Louis Untermeyer. 1885–
108. Summons
THE eager night and the impetuous winds, 
The hints and whispers of a thousand lures, 
And all the swift persuasion of the Spring, 
Surged from the stars and stones, and swept me on... 
The smell of honeysuckles, keen and clear,         5
Startled and shook me, with the sudden thrill 
Of some well-known but half-forgotten voice. 
A slender stream became a naked sprite, 
Flashed around curious bends, and winked at me 
Beyond the turns, alert and mischievous.  10
A saffron moon, dangling among the trees, 
Seemed like a toy balloon caught in the boughs, 
Flung there in sport by some too-mirthful breeze... 
And as it hung there, vivid and unreal, 
The whole world's lethargy was brushed away;  15
The night kept tugging at my torpid mood 
And tore it into shreds.
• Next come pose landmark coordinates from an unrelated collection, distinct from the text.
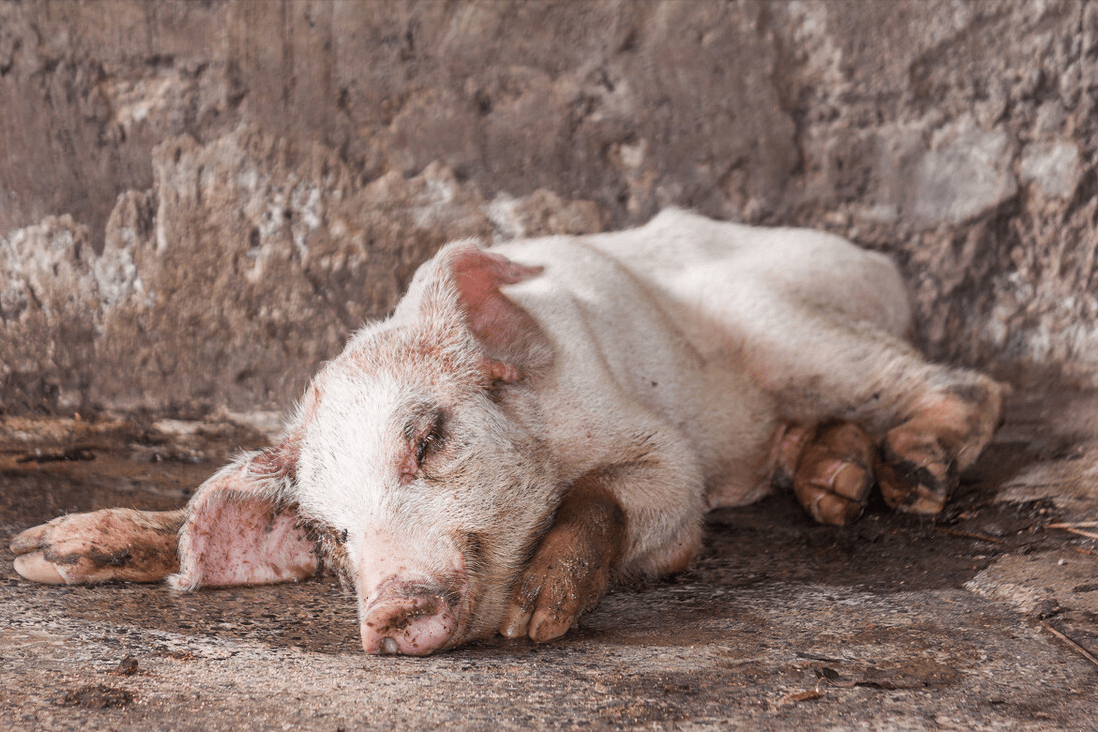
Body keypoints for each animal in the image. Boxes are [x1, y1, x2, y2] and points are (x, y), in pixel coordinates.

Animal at [8, 207, 1005, 658]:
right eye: (332, 535)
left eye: (427, 437)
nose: (387, 608)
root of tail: (876, 265)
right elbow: (182, 522)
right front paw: (36, 556)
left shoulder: (664, 459)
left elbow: (618, 494)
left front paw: (536, 618)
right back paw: (837, 492)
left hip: (792, 332)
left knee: (963, 383)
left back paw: (913, 481)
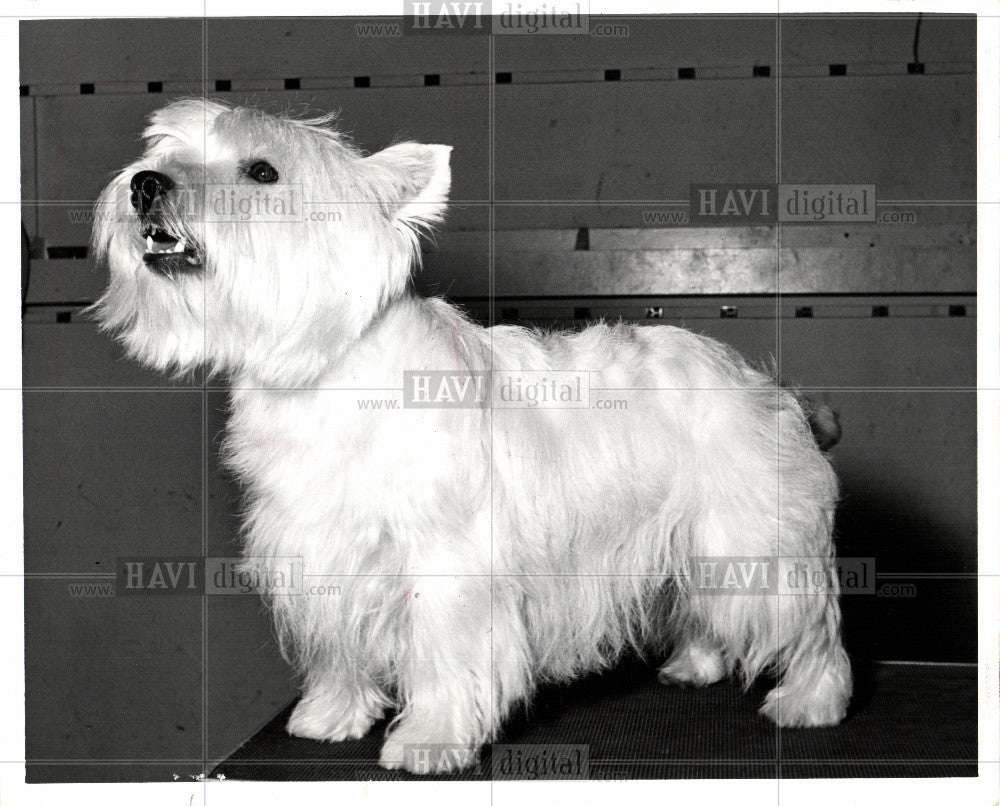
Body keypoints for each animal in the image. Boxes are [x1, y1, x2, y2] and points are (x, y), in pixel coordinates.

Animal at [92, 101, 852, 776]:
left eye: (262, 171)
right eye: (165, 151)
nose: (145, 183)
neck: (323, 365)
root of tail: (772, 388)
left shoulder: (446, 566)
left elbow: (442, 656)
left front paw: (428, 742)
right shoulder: (319, 550)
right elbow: (337, 643)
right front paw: (330, 716)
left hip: (750, 541)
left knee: (812, 626)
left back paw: (811, 703)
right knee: (704, 611)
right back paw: (694, 666)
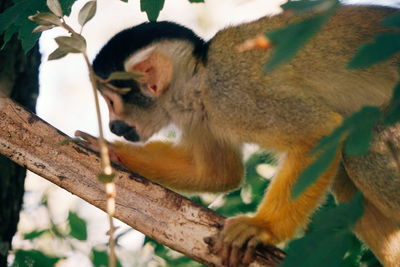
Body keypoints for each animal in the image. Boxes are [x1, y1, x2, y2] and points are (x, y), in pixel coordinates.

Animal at [79, 4, 400, 267]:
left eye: (110, 102)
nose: (113, 127)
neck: (198, 80)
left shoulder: (232, 94)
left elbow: (320, 131)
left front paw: (263, 227)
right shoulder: (202, 117)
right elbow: (218, 174)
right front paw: (113, 152)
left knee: (363, 145)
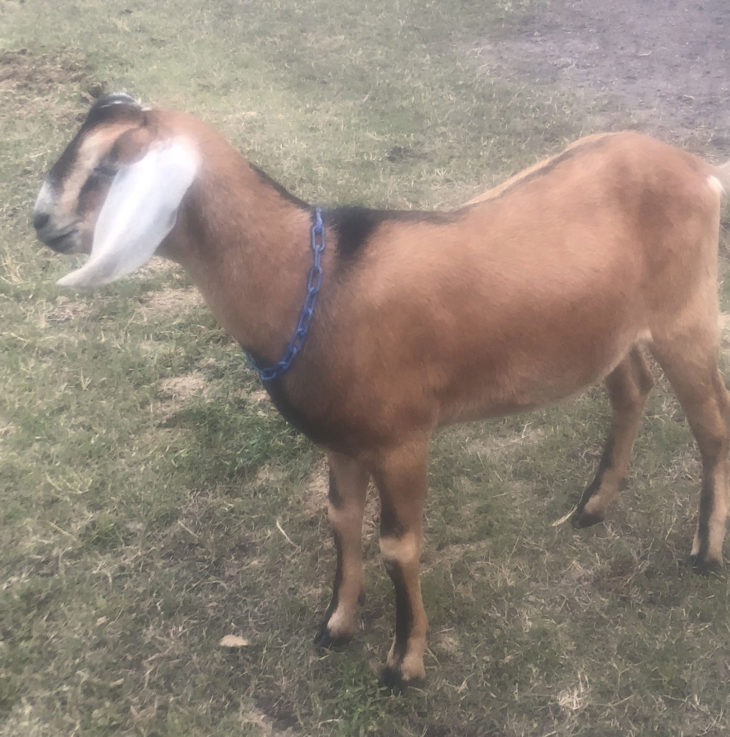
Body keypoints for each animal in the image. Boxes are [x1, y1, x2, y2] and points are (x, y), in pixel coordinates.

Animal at [33, 93, 730, 688]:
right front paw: (337, 624)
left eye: (109, 167)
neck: (312, 278)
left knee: (711, 425)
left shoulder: (402, 440)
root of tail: (700, 170)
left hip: (686, 313)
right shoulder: (341, 439)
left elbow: (398, 545)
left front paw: (404, 662)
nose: (42, 222)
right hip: (610, 329)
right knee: (632, 389)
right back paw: (593, 506)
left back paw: (705, 550)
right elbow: (341, 519)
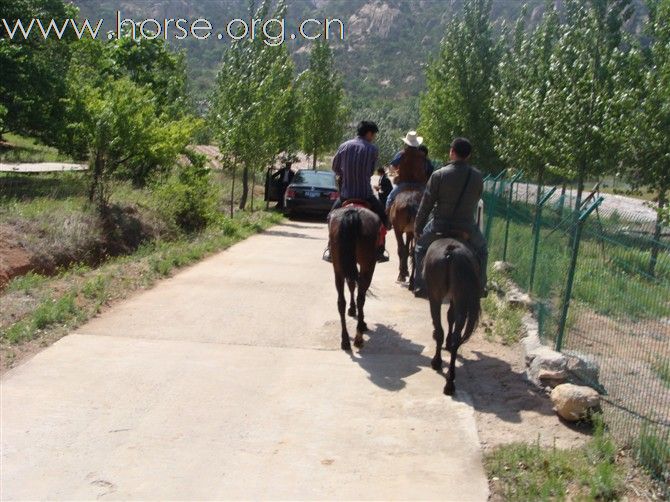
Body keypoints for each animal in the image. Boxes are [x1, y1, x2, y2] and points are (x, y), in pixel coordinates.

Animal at [330, 203, 380, 350]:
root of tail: (352, 213)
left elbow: (351, 285)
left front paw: (352, 310)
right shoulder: (368, 267)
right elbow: (358, 291)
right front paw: (360, 318)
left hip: (338, 268)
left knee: (341, 301)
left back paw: (345, 340)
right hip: (367, 265)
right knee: (361, 298)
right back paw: (358, 337)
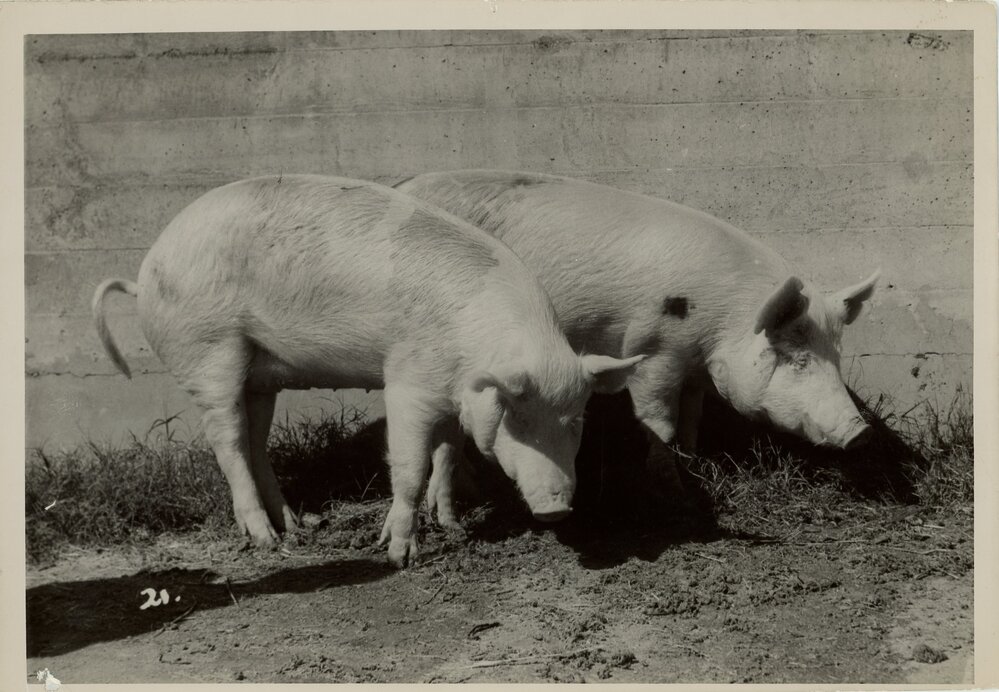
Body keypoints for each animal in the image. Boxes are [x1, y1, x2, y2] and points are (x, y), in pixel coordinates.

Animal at [91, 174, 643, 567]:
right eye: (518, 419)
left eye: (576, 421)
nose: (556, 507)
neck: (471, 352)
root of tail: (145, 273)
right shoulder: (407, 382)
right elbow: (410, 466)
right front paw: (399, 556)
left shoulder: (452, 392)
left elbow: (446, 454)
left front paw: (452, 525)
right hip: (209, 350)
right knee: (226, 441)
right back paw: (265, 540)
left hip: (259, 374)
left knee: (253, 440)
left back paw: (298, 526)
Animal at [395, 170, 879, 522]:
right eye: (797, 359)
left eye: (836, 358)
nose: (860, 433)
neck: (724, 322)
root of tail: (403, 185)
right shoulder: (653, 351)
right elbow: (658, 421)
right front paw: (672, 491)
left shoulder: (696, 368)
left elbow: (693, 414)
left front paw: (693, 459)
A warm air blew 
My wintry slothfulness beyond the stars; 
And over all indifference there streamed 
A myriad urges in one rushing wave...  20
Touched with the lavish miracles of earth, 
I felt the brave persistence of the grass; 
The far desire of rivulets; the keen, 
Unconquerable fervor of the thrush; 
The endless labors of the patient worm;  25
The lichen's strength; the prowess of the ant; 
The constancy of flowers; the blind belief 
Of ivy climbing slowly toward the sun; 
The eternal struggles and eternal deaths— 
And yet the groping faith of every root!  30
Out of old graves arose the cry of life; 
Out of the dying came the deathless call. 
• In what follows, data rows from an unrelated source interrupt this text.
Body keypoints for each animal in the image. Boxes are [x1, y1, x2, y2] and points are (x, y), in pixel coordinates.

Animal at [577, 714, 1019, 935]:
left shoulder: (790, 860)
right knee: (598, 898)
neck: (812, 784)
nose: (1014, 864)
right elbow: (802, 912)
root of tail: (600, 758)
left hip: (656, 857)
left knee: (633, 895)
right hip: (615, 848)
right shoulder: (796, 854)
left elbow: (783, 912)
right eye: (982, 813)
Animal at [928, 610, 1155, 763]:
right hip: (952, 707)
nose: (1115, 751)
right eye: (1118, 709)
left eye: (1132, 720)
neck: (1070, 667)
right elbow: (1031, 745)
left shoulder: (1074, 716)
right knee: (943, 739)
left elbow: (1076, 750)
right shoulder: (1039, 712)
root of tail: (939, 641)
And, thrilling with a new sweet restlessness, 
The thing that was my boyhood woke in me— 
Dear, foolish fragments made me strong again;  35
Valiant adventures, dreams of those to come, 
And all the vague, heroic hopes of youth, 
With fresh abandon, like a fearless laugh, 
Leaped up to face the heaven's unconcern.... 
And then—veil upon veil was torn aside—  40
Stars, like a host of merry girls and boys, 
Danced gaily 'round me, plucking at my hand; 
The night, scorning its stubborn mystery, 
Leaned down and pressed new courage in my heart; 
The hermit-thrush, throbbing with more Song,  45
Sang with a happy challenge to the skies; 
Love and the faces of a world of children 
Swept like a conquering army through my blood. 
And Beauty, rising out of all its forms, 
Beauty, the passion of the universe,  50
Flamed with its joy, a thing too great for tears, 
And, like a wine, poured itself out for me 
To drink of, to be warmed with, and to go 
Refreshed and strengthened to the ceaseless fight; 
To meet with confidence the cynic years;  55
Battling in wars that never can be won, 
Seeking the lost cause and the brave defeat.